Enzymatic characterization of a PIB-ATPase from the psychrophilic bacterium Bizionia argentinensi

NOELIA I. BURGARDT; NOELIA A. MELIAN; JULIAN LESCANO; EZEQUIEL SARAVIA CASTRO; F. LUIS GONZÁLEZ FLECHA

Salto

Congreso; Latin American Crosstalk In Biophysics And Physiology; 2015

PIB-ATPases are integral membrane proteins which actively transport copper through the cell membrane in association with ATP hydrolysis1. These proteins have at least four highly conserved domains: a cytoplasmatic Cu(I) binding domain, an actuator domain, an ATP binding domain, and a transmembrane domain where it is located the Cu(I) transmembrane binding site. Our group choose this protein family as a model to study the relationships between membrane protein folding, function and stability.
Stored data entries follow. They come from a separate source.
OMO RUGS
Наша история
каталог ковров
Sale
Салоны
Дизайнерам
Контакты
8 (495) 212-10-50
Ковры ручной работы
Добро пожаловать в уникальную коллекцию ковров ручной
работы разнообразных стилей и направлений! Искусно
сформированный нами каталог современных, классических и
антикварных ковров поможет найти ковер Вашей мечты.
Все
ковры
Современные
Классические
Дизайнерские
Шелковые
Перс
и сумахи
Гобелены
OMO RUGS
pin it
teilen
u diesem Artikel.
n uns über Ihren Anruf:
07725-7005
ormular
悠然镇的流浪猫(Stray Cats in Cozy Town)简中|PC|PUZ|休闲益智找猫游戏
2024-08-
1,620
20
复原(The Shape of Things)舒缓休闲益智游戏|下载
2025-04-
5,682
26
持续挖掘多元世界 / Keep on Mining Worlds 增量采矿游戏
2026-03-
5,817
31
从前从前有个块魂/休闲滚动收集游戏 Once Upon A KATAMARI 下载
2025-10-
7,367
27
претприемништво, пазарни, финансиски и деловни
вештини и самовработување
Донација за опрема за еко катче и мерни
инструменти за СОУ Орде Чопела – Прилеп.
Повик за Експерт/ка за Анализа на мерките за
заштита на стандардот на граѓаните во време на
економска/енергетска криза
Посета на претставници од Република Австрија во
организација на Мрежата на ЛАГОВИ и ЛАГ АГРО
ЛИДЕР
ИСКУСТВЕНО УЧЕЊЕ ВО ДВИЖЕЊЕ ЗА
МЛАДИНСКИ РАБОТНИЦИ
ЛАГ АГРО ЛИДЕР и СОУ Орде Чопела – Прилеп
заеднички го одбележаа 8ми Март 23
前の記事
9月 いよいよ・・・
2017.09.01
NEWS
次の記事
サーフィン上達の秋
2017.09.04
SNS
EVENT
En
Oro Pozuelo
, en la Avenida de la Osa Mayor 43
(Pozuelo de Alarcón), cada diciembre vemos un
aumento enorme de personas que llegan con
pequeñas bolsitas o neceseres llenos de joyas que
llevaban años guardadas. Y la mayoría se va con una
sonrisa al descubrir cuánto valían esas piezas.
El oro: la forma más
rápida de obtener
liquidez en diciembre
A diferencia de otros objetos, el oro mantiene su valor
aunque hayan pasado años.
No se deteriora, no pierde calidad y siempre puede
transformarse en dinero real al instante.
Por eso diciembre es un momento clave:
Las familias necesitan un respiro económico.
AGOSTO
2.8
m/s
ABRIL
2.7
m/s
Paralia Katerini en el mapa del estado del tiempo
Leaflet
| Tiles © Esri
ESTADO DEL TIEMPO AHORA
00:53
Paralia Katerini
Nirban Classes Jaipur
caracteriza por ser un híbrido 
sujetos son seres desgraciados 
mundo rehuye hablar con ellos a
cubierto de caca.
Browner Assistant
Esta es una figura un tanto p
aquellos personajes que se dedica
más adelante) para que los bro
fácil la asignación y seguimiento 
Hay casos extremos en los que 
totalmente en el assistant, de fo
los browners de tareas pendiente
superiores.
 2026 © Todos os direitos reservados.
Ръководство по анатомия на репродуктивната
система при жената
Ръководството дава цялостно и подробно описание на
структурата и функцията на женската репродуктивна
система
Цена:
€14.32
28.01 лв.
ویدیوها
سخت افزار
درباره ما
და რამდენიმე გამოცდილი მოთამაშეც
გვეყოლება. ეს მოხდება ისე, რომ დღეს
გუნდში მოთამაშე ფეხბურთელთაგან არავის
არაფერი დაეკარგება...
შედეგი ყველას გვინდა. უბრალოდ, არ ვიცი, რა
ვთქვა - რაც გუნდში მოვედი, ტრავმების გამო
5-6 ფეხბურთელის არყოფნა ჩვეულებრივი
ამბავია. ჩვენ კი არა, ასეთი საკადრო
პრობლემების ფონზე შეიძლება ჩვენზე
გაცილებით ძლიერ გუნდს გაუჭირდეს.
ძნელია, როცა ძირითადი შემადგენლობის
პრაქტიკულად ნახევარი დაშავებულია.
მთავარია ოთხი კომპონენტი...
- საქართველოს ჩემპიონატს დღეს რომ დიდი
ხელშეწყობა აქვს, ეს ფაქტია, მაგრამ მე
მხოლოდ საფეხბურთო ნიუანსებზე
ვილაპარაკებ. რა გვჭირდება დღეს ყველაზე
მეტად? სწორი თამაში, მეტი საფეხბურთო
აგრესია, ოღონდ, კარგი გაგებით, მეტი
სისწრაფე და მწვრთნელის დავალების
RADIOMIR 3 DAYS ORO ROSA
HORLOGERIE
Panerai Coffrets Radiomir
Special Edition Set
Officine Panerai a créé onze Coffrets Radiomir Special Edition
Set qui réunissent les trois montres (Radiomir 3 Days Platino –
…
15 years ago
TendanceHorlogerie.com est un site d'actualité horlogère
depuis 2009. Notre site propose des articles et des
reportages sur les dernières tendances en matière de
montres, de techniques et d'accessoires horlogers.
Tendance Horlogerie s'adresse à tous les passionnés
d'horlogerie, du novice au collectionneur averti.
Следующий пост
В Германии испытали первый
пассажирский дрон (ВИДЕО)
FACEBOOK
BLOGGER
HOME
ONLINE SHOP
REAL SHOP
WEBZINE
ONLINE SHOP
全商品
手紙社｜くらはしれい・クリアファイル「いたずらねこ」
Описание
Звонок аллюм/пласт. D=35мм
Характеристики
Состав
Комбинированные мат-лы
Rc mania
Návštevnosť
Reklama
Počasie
Previously, we investigated the unfolding of the thermophilic PIB-ATPase from Archaeglobus fulgidus by thermal and guanidinium hydrochloride denaturation2,3. Now, we decided to perform a comparative study with a PIB-ATPase from a psychrophilic organism. We select a potential cooper transport ATPase from the recently discovered psychrophilic bacteria Bizionia argentinensis (JUB59-T) isolated from the Argentine Antarctic4. This protein was cloned and expressed in S. cerevisiae as a fusion protein with GFP and a His-tag at the C-terminus end (BaCopA-GFP). Membrane proteins were solubilized with 0.5 % sodium deoxycholate and BaCopA-GFP was purified by IMAC chromatography with 0.05 % C12E10. In this work we present the results of ATP hydrolysis assays performed to identify the optimal conditions for BaCopA-GFP catalytic function. We tested pH, temperature, and different concentrations of each reaction mix component (Mg+2, asolectin, NaCl, ATP-Mg+2). BaCopA-GFP catalyze ATP hydrolysis at moderate temperatures (20-28 °C), low ionic strength, and basic pH, being magnesium essential for activity. The ATP apparent affinity is 0.15 mM, similar to the reported for other PIB-ATPases. The characterization of this psychrophilic PIB-ATPase and the comparison with mesophilic and thermophilic homologues will be helpful to identify the mechanisms of cold adaptation in membrane proteins.References:[1] Rensing C, et al. J Bacteriol 181:5891-5897, 1999.[2] Cattoni DI, et al. Arch Biochem Biophys 471:198-206, 2008.[3] Roman EA, et al. J Mol Biol 397:550-559, 2010.[4] Bercovich A, et al. Int J Syst Evol Microbiol 58:2363-2367, 2008.